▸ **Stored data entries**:
»»

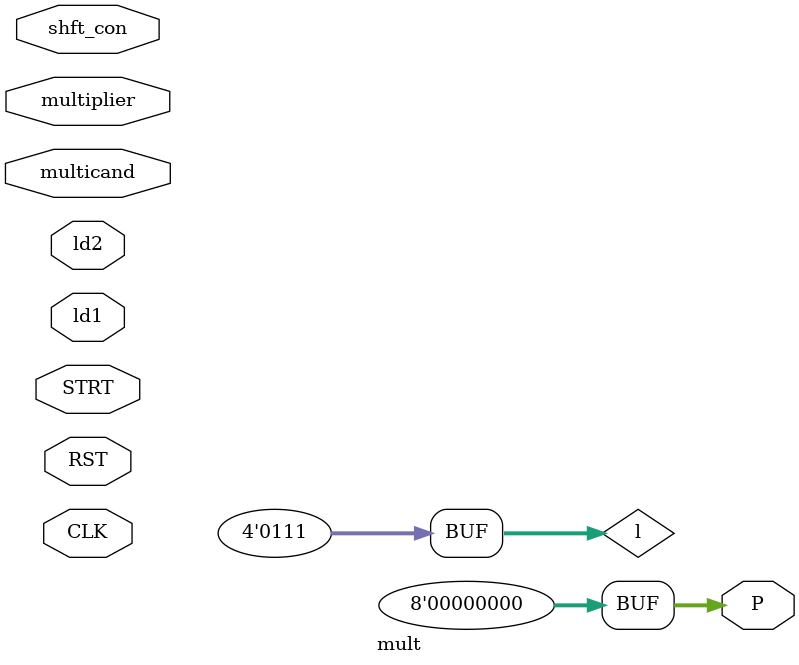
<source format=v>
`timescale 1ns / 1ps


module mult(multicand,multiplier,RST,STRT,P, CLK,shft_con,ld1,ld2);
    input [3:0] multicand, multiplier;
    input RST, STRT, CLK, shft_con, ld1,ld2;
    wire [3:0] j,k,l,m,n;
    wire s;
    assign l = 4'b0111;
    output [7:0] P;
    

            dffa load1(.STRT(STRT),.clk(CLK),.clr(RST),.da(multicand),.load(ld1),.qa(j));
            dffb load2(.STRT(STRT),.clk(CLK),.clr(RST),.db(multiplier),.qb(k),.sft(shft_con),.load(ld2));
            mux choose1(.STRT(STRT),.s(k[0]),.dl(l),.d0(multicand),.y(n));
            adder add1(.STRT(STRT),.a(j),.b(P[7:3]),.cout(P[7]),.s(m));
            assign P = P[6:0] >> 1;

    
endmodule

</source>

««

▸ **What is required**: Before handing back the copy, remove the pictures; otherwise print the data exactly.

▸ **Response to this exercise**:
<source format=v>
`timescale 1ns / 1ps


module mult(multicand,multiplier,RST,STRT,P, CLK,shft_con,ld1,ld2);
    input [3:0] multicand, multiplier;
    input RST, STRT, CLK, shft_con, ld1,ld2;
    wire [3:0] j,k,l,m,n;
    wire s;
    assign l = 4'b0111;
    output [7:0] P;
    

            dffa load1(.STRT(STRT),.clk(CLK),.clr(RST),.da(multicand),.load(ld1),.qa(j));
            dffb load2(.STRT(STRT),.clk(CLK),.clr(RST),.db(multiplier),.qb(k),.sft(shft_con),.load(ld2));
            mux choose1(.STRT(STRT),.s(k[0]),.dl(l),.d0(multicand),.y(n));
            adder add1(.STRT(STRT),.a(j),.b(P[7:3]),.cout(P[7]),.s(m));
            assign P = P[6:0] >> 1;

    
endmodule

</source>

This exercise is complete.